By Nikki Jamieson
Sunny South News
The Coaldale Scouts are hoping that town council will help them find a permanent home and community space.
During their regular April 9 meeting, Coaldale town council met with a delegation from the Coaldale Scouts to discuss obtaining a possible community space and home for the Scouts.
Rex Alcock, a member of the delegation, explained that the Scouts and Guides programs in Coaldale do not have a permanent home. They currently meet in places such as basements and different places throughout town depending on what is available, but meeting in these places often is at a cost to the scouts and their use of the space can be cancelled on short or little notice.
“Coaldale has the fastest growing Scout population in the Chinook Council right now,” said Alcock. “Groups such as the Coaldale 3rd — where my son attends — are actually running out of room.”
Youth in Coaldale also don’t have a lot to do unless they are into seasonal sports, Alcock argued. Additionally, seniors within Coaldale are looking for a venue for events. Although there is a seniors center in the town, many seniors prefer going into Lethbridge because Coaldale doesn’t have the facilities for the activities they enjoy.
“People are leaving town, and if they have the energy at the end of the day, they are spending their time and money elsewhere.”
Although the town is planning to build new rec centre, it will be several years down the time before it would be used.
Alcock says that they are proposing a “stop gap measure” to council, so that groups have a place to go within the community for events, keep revenue here, support local businesses and create another facility for the town to use.
“We are asking that the town of Coaldale purchase the Lutheran Church on the (highway) 845,” said Alcock. “The benefits to the community are clear; simply put, it solves then or takes pressure off them as stated.”
He said that they have approached some businesses that are behind the idea, and are willing to support some events there.
The Scouts and Guides would also be able to make that space their permanent home, which would in turn open up other spaces for more long-term renter such as offices. The space could be used as a movie theatre as well.
In their proposal, a group of volunteers — which has already been put together, although a council member could potentially come on as a council liaison — would be running and taking care of the building, including financial, day-to-day and booking events.

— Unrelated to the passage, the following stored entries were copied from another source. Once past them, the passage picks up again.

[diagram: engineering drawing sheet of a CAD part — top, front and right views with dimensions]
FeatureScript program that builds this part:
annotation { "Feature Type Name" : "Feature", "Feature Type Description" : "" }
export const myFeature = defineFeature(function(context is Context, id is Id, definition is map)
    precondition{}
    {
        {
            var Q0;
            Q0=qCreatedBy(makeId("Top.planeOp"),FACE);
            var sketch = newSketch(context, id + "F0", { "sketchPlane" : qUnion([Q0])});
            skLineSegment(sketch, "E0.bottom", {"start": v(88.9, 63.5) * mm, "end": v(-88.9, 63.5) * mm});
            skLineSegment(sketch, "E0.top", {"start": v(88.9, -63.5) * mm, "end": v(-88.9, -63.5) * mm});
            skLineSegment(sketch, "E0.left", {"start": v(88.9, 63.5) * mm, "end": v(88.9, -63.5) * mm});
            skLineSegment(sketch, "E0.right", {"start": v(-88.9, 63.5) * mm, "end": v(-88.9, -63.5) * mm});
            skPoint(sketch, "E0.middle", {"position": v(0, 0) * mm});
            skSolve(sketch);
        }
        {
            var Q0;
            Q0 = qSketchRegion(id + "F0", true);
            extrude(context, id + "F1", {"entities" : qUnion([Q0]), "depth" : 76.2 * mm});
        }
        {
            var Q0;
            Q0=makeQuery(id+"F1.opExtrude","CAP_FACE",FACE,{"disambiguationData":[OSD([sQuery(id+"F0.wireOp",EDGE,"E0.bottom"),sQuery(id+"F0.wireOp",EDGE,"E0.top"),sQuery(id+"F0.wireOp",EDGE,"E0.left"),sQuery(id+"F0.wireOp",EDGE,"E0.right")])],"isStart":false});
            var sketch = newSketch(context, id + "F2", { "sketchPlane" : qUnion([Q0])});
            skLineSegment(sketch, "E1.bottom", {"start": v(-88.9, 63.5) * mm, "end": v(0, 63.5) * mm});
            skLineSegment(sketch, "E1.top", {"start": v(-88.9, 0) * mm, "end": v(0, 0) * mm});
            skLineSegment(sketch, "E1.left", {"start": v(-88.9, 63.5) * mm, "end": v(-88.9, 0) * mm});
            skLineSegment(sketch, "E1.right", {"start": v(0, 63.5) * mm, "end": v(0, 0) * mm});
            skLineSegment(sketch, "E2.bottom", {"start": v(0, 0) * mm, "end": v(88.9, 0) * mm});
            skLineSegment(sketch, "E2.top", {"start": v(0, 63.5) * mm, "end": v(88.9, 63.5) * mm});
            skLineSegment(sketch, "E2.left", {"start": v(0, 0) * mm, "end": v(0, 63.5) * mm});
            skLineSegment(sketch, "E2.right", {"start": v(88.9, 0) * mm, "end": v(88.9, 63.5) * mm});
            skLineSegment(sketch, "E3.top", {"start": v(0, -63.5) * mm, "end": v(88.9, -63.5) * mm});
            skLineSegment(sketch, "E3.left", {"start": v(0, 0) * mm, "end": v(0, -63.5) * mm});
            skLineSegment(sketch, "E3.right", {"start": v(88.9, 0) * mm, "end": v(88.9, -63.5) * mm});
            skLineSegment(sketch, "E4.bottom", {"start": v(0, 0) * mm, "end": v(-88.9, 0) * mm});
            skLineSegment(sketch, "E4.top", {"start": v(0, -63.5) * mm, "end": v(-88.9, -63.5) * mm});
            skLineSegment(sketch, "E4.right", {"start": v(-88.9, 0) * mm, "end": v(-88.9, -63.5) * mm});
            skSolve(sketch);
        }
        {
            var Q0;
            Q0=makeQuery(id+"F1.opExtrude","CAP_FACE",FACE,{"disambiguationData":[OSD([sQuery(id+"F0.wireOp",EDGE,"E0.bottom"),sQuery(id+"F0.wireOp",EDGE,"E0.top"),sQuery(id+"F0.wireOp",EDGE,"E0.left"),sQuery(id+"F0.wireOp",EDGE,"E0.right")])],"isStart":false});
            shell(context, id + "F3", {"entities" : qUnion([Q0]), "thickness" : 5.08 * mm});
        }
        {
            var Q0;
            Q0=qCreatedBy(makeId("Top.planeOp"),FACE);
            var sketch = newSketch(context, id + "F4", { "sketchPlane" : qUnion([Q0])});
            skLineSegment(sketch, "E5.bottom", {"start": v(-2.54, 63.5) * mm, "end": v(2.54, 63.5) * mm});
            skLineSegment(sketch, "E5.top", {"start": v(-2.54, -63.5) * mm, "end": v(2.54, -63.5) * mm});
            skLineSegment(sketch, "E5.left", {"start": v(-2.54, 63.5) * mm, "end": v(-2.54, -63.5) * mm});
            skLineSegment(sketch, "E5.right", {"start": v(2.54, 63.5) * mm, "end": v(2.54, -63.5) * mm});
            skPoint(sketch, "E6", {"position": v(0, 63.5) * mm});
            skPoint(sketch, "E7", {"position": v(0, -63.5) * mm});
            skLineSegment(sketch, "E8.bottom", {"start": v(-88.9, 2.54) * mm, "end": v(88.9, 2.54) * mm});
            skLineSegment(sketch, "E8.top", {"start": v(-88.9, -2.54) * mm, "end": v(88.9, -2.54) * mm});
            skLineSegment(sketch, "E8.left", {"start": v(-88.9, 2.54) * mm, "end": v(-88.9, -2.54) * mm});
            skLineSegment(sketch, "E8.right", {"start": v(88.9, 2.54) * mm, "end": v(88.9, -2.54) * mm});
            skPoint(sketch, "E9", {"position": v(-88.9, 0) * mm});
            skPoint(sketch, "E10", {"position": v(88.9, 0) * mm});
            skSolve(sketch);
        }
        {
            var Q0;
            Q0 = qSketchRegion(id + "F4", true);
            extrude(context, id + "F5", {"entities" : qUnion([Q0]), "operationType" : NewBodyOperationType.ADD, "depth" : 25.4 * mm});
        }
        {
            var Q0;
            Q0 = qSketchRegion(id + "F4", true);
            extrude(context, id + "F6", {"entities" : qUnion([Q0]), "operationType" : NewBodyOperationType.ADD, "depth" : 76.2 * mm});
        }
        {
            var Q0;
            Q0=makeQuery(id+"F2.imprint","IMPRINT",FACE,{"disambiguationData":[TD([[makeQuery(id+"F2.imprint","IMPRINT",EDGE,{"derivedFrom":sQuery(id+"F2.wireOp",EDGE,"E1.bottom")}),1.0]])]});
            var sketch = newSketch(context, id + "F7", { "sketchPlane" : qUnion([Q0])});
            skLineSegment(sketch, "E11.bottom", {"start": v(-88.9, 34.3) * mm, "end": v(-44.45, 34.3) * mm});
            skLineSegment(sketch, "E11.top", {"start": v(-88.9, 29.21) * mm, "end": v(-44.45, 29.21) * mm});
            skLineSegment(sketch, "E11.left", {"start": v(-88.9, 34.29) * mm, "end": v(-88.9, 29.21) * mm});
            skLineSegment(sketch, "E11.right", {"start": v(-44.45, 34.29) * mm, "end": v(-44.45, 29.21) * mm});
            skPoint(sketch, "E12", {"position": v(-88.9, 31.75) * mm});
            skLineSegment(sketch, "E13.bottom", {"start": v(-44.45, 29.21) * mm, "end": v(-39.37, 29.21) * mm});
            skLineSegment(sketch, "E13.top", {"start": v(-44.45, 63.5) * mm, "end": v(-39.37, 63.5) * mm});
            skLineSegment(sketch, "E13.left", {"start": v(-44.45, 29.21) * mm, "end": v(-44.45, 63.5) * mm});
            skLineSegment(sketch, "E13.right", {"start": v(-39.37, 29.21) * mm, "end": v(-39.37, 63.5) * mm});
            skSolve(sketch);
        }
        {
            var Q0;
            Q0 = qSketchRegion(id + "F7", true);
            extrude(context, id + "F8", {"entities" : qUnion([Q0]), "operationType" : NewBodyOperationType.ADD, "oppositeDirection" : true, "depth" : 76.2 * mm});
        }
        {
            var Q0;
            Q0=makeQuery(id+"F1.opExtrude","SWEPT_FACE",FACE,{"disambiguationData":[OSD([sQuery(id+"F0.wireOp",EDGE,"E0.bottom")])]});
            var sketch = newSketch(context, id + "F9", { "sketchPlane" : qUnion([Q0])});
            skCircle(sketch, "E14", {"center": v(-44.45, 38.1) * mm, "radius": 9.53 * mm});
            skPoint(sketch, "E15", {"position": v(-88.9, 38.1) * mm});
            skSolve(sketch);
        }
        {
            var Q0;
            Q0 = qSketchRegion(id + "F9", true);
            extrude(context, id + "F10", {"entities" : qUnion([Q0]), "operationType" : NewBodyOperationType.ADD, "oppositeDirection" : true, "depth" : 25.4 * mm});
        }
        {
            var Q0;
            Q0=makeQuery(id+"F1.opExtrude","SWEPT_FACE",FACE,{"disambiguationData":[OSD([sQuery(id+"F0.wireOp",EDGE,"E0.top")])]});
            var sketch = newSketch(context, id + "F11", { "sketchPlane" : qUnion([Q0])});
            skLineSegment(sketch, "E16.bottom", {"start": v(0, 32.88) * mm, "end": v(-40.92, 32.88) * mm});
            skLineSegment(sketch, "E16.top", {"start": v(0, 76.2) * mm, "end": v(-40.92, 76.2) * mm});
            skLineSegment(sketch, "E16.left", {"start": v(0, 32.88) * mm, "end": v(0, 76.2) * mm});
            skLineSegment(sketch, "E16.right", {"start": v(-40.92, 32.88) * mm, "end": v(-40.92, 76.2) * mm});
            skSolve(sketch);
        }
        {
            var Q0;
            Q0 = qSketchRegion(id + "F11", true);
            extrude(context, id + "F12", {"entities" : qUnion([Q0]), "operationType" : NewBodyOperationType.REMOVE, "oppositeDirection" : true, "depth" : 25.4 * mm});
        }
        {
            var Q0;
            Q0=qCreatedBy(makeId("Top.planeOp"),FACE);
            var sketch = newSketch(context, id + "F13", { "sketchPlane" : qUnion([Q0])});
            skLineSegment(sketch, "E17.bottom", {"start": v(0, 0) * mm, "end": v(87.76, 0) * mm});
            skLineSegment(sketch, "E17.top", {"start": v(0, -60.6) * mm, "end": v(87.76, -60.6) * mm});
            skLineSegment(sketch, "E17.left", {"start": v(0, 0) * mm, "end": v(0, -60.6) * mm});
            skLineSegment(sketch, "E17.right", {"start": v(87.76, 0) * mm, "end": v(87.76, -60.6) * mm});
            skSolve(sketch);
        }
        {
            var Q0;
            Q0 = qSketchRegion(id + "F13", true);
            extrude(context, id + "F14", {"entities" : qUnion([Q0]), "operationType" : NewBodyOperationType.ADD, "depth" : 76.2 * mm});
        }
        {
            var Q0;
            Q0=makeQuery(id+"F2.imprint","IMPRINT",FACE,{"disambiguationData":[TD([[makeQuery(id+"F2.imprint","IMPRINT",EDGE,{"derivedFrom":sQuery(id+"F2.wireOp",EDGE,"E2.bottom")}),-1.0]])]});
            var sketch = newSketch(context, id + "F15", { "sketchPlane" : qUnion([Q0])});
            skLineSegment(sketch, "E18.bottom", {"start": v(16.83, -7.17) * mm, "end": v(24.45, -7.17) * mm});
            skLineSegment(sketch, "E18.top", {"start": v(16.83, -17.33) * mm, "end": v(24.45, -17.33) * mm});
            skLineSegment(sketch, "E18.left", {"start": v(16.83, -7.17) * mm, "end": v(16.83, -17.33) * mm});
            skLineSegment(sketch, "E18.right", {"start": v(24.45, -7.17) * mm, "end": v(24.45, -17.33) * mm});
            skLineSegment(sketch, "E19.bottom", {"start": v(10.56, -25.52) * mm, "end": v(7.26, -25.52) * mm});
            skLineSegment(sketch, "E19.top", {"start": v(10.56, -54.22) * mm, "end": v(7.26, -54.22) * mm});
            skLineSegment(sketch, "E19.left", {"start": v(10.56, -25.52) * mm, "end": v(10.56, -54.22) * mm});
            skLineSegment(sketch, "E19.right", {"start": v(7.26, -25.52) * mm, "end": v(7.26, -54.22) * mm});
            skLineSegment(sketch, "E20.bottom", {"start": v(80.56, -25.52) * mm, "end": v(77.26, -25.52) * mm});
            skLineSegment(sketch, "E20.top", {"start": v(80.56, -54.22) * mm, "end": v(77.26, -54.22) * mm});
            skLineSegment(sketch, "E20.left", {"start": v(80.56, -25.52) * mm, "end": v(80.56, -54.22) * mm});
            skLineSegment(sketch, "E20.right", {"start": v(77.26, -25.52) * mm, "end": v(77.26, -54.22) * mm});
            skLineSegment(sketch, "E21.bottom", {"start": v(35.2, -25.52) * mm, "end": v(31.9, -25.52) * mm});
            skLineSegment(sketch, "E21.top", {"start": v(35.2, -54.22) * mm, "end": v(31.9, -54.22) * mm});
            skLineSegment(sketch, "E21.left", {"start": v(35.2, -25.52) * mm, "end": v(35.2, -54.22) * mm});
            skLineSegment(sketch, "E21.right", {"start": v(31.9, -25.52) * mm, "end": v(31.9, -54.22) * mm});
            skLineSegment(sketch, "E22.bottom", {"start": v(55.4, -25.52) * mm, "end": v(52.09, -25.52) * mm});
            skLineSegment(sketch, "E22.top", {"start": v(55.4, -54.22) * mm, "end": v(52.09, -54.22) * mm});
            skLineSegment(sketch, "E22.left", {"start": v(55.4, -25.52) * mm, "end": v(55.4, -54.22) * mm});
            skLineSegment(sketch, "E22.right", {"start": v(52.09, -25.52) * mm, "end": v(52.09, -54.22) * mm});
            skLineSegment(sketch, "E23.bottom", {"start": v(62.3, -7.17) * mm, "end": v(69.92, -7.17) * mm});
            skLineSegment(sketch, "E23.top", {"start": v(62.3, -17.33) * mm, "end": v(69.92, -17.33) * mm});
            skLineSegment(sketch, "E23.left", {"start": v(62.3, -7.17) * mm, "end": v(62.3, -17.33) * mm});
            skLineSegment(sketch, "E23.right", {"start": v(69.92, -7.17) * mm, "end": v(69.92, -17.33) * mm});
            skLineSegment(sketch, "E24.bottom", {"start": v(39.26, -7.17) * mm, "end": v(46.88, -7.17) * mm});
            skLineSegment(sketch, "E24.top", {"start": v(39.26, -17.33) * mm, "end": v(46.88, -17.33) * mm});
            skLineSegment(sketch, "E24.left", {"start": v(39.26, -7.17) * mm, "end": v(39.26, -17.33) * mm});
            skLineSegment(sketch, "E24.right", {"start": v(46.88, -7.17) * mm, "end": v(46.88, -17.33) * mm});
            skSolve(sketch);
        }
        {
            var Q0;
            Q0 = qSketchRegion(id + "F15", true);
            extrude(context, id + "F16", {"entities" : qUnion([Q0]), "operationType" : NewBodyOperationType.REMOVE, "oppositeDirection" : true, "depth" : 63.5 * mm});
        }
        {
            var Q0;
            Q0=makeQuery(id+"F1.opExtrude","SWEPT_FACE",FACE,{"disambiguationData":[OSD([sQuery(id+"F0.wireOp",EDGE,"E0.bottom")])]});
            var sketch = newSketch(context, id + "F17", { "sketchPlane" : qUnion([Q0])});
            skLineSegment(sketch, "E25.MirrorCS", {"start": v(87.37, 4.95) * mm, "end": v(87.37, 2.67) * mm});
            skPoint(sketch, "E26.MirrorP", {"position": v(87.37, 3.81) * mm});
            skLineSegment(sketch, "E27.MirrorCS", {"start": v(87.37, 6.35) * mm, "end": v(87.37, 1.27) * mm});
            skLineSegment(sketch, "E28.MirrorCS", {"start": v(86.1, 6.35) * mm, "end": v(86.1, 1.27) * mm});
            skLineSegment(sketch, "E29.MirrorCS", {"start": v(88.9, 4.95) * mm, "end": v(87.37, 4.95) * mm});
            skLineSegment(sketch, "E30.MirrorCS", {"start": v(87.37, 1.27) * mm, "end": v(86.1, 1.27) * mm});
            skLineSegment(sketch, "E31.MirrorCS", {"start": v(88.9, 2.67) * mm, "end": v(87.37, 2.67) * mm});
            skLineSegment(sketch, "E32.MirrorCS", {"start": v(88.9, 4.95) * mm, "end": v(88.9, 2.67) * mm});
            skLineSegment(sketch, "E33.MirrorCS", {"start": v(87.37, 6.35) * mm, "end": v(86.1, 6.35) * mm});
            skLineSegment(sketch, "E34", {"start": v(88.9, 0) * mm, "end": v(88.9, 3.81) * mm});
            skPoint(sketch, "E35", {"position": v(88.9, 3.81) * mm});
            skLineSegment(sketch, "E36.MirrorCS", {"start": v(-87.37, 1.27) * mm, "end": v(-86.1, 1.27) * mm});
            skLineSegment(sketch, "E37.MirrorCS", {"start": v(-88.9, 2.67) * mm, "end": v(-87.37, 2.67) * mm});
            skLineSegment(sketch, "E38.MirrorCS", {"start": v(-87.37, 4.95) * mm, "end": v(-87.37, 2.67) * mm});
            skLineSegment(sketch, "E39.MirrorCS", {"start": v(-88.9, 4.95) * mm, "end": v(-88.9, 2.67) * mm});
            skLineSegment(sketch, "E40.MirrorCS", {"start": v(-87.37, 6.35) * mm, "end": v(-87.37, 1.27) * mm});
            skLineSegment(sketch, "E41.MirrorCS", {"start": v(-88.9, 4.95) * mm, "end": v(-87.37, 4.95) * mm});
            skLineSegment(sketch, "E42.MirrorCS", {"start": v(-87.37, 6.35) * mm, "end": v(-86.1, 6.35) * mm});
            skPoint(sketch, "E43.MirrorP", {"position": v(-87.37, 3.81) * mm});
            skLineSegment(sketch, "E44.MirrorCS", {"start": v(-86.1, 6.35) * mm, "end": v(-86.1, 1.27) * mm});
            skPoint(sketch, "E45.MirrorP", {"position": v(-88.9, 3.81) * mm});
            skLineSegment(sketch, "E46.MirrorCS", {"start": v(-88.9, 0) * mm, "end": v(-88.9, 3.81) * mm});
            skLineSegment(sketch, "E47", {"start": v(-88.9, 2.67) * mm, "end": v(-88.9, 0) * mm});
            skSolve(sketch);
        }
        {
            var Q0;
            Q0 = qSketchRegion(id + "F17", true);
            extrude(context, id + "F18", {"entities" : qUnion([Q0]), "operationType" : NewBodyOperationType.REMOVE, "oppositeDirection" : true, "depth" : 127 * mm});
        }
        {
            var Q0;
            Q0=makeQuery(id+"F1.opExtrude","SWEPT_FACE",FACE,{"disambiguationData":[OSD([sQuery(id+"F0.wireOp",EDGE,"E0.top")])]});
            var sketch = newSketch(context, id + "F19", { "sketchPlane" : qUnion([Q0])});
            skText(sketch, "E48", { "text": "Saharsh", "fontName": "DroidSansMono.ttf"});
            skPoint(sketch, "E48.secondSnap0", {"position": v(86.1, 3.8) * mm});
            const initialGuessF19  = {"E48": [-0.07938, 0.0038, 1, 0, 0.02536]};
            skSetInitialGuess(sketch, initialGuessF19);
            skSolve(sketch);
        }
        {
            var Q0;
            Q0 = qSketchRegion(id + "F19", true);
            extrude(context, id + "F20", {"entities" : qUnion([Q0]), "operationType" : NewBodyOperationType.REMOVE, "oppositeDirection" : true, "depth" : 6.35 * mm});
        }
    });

The town’s commitment to this would be “as little as possible”.
“We are looking to solve a lot of issues in this community, and fill a need we have good reason to believe that has gotten enough interest and support that we can make this building self-sustained. The town’s commitment would simple be to own the building until a suitable replacement is found or acquired. An alternative revenue we hope will be put in its place when the rec centre arrives, but ultimately, the ownership of the building would be to town’s to decide.”
Acknowledging that a big factor was the cost of the building; they didn’t have a number yet, but the town’s assessment of the property being $370,000 in evaluation.
As the building operated as a church, the town would lose no taxes on it. Some tradespeople have also said they would help with renovations. Letters of support from members of the community were also submitted to council.
Scout leader Wayne Etches said that the facility could be used for a number of things to produce revenue, such as weddings. He reiterated a need for a multi-use space, saying that as Coaldale has gotten bigger, they’ve lost spaces.
“Since ‘81, I’ve always been looking for this type of facility. When we were a smaller community, we used to have a movie theatre, we used to have a bowling alley. As we grow larger and larger, we seem to lose al this stuff,” said Etches.
“We look at the rec centre you’re building; you obviously see a need for this type of facility, and we’ve got a solution. We can provide you that for the five year period, and after the five years, the facility we’ve come up with replaces what we’re providing, move us out, sell the building and get you’re money back.”
Coun. Jacen Abrey voiced concern over if they do go forth with the proposal and end up encountering something like asbestos during renovations. Alcock said that a local home inspector was willing to look over the building for free for them and answer questions on it. Etches said that there was currently offices in the building and they didn’t need major renovations like walls coming down, but rather they would like to improve access t the property. Abrey said he would still like to know the costs with brining the site up to building standards.
Coun. Bill Chapman asked if they would be operating as the landlords, and there would be a rental formula for those who use the facility. Etches replied that they didn’t want to make money, but rather cover the costs.
“What we’re trying to do is get a venue that’s, you know economical for our groups,” said Etches, adding they don’t keep money from registrations and have to fundraise for it.
“It’s not going to be like Readymade, where it’s booked every weekend for a wedding, etcetera. We want to keep it open for seniors, we want to keep it open for Cubs, Guides, things like that, as much as we can. We will be running events to generate funds to just to fund the operation.”
Mayor Kim Craig said that he would like to see a business plan and know more about how they intend to run the building, although he acknowledge that its hard to provide them until council decides what they’re doing.
Later in the meeting, after the delegation left, council returned to the topic.
Council directed a motion to direct administration to explore pricing on the cost of the Redeemer Lutheran Church and its operating budget, and to work with the scout groups in regards to a building inspection.